* Available data
+ + + + +

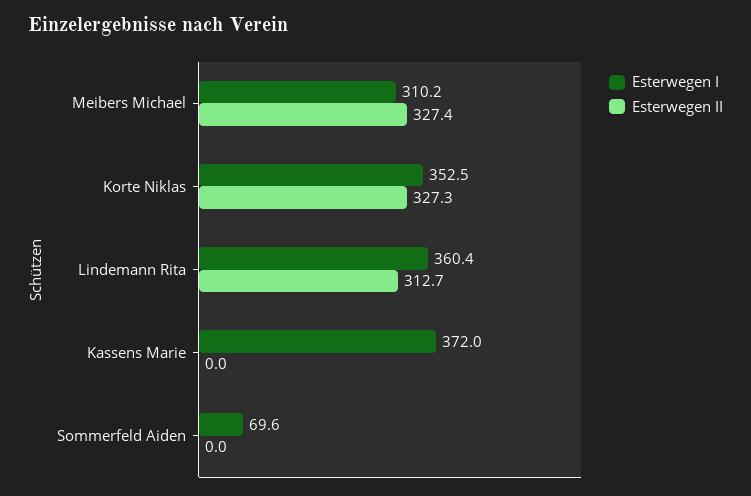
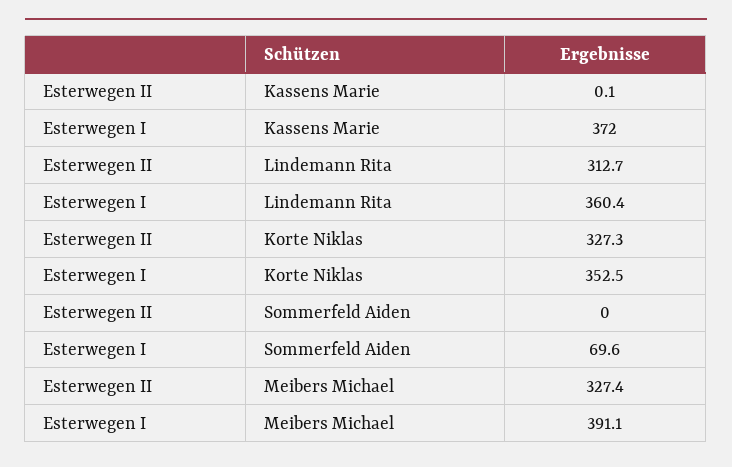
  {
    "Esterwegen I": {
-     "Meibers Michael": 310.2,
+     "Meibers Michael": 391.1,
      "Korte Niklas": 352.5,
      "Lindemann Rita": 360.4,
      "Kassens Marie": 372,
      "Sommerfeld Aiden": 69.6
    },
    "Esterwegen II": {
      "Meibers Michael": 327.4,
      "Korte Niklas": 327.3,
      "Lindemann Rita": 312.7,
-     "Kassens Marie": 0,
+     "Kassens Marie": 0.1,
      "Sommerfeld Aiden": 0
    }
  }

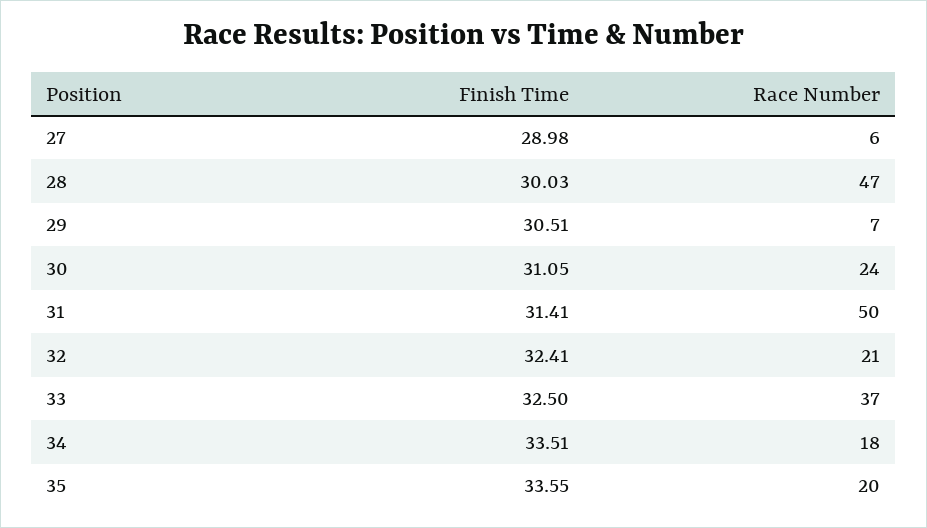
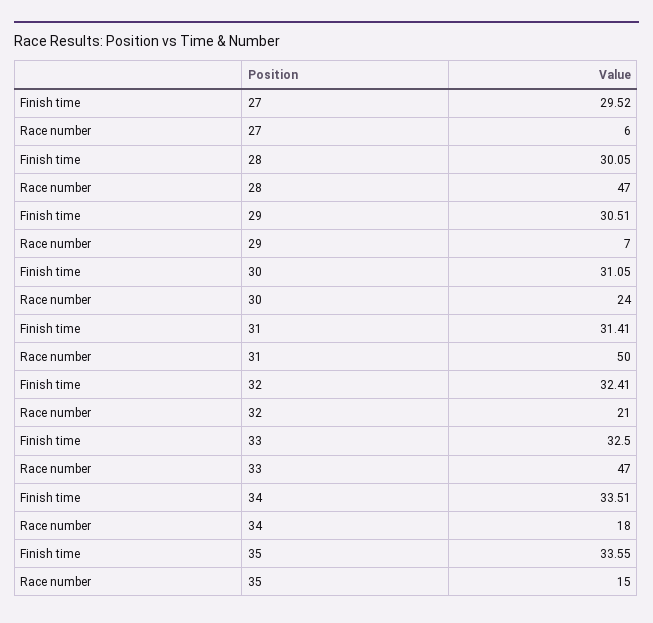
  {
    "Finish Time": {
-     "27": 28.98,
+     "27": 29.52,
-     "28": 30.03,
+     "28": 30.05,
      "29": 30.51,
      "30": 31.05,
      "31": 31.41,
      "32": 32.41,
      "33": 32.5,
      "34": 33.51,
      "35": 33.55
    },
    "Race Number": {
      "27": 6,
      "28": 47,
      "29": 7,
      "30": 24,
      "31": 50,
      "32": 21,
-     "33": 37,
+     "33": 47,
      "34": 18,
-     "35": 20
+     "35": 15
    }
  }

+ + + + +

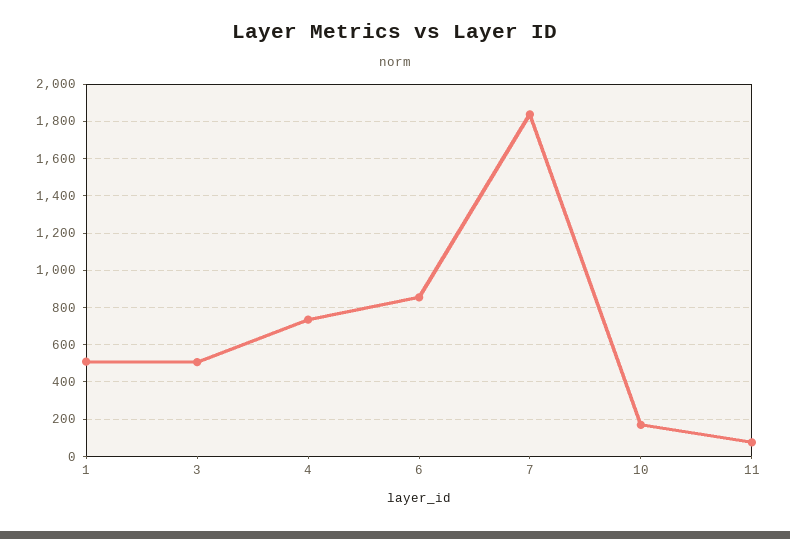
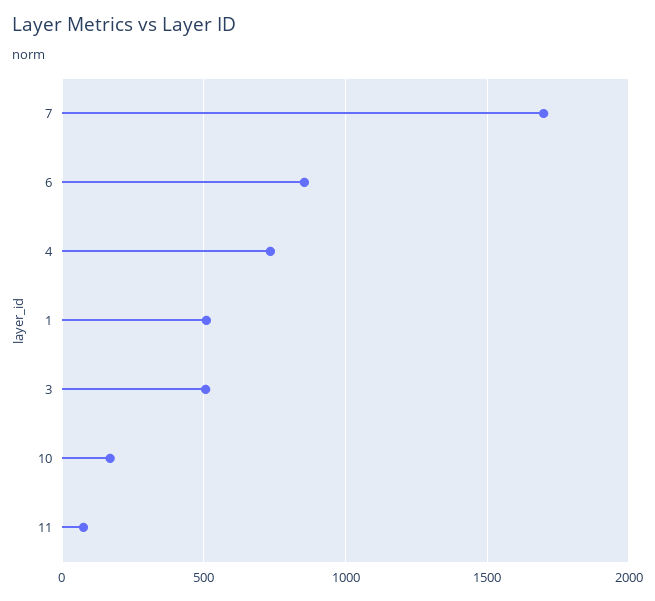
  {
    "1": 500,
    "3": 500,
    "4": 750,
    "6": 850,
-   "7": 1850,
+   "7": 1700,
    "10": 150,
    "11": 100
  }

+ + + + +

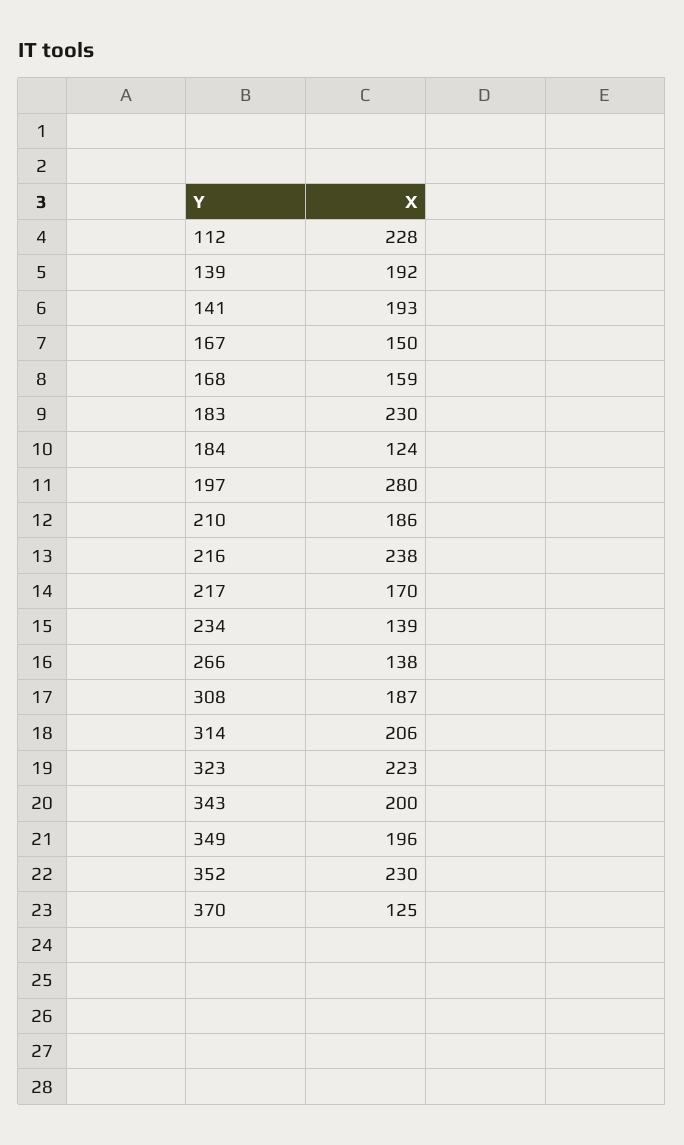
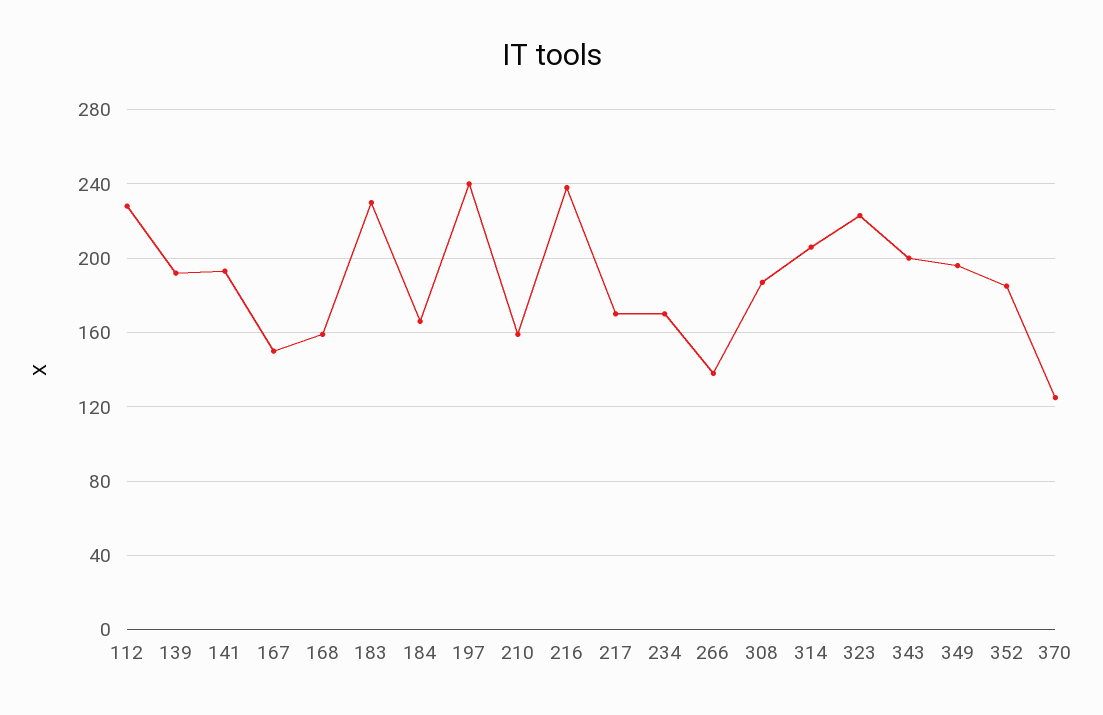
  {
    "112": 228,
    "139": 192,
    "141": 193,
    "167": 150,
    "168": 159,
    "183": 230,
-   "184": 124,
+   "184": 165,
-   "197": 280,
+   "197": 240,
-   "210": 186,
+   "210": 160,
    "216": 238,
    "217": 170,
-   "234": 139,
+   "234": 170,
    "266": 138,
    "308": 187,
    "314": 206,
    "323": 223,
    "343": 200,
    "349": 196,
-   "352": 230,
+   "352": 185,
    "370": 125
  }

+ + + + +

* Work order
Search the data above and return each line in which "Rita" occurs.

* Response
      "Lindemann Rita": 360.4,
      "Lindemann Rita": 312.7,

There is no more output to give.